**What this task involves:**
Reproduce the section of the listing that begins at the line containing "right ankle: (482, 498)" and finishes at the line containing "right elbow: (554, 296)". Include both end lines and nothing beyond them.

**Dataset records:**
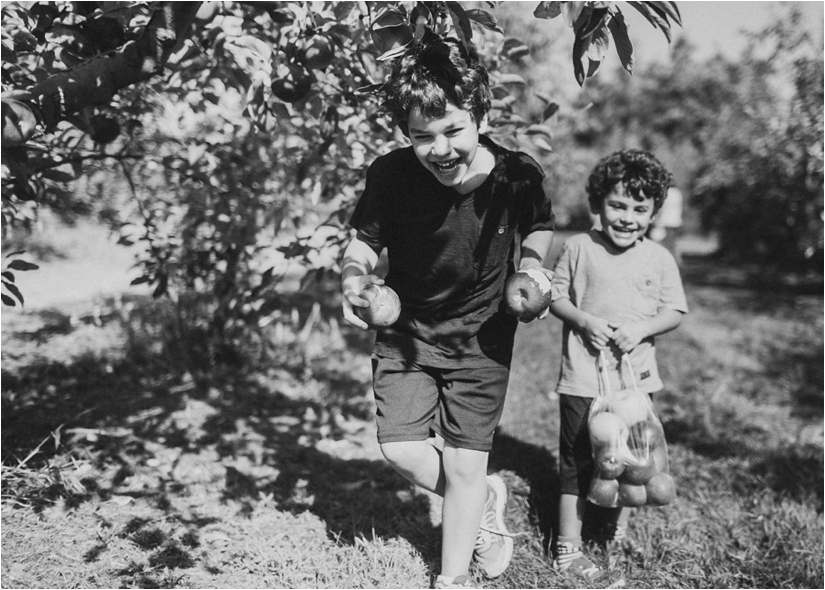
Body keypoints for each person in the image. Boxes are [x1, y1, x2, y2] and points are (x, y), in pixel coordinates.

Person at [340, 34, 555, 589]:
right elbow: (363, 242)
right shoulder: (390, 175)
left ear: (480, 115)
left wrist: (531, 268)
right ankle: (482, 498)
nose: (439, 148)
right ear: (405, 135)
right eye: (422, 136)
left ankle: (453, 576)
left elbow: (539, 226)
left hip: (483, 335)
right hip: (408, 332)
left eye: (453, 130)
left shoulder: (517, 174)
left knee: (463, 462)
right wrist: (354, 280)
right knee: (401, 450)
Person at [548, 149, 688, 583]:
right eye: (618, 205)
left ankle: (615, 526)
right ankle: (569, 548)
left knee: (633, 459)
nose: (628, 217)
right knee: (578, 461)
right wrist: (583, 320)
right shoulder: (578, 248)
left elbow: (675, 310)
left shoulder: (660, 259)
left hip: (634, 385)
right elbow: (554, 296)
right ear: (597, 204)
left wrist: (644, 327)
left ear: (653, 213)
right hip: (584, 379)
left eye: (640, 209)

**Answer to this problem:**
right ankle: (482, 498)
nose: (439, 148)
right ear: (405, 135)
right eye: (422, 136)
left ankle: (453, 576)
left elbow: (539, 226)
left hip: (483, 335)
right hip: (408, 332)
left eye: (453, 130)
left shoulder: (517, 174)
left knee: (463, 462)
right wrist: (354, 280)
right knee: (401, 450)
Person at [548, 149, 688, 583]:
right eye: (618, 205)
left ankle: (615, 526)
right ankle: (569, 548)
left knee: (633, 459)
nose: (628, 217)
right knee: (578, 461)
right wrist: (583, 320)
right shoulder: (578, 248)
left elbow: (675, 310)
left shoulder: (660, 259)
left hip: (634, 385)
right elbow: (554, 296)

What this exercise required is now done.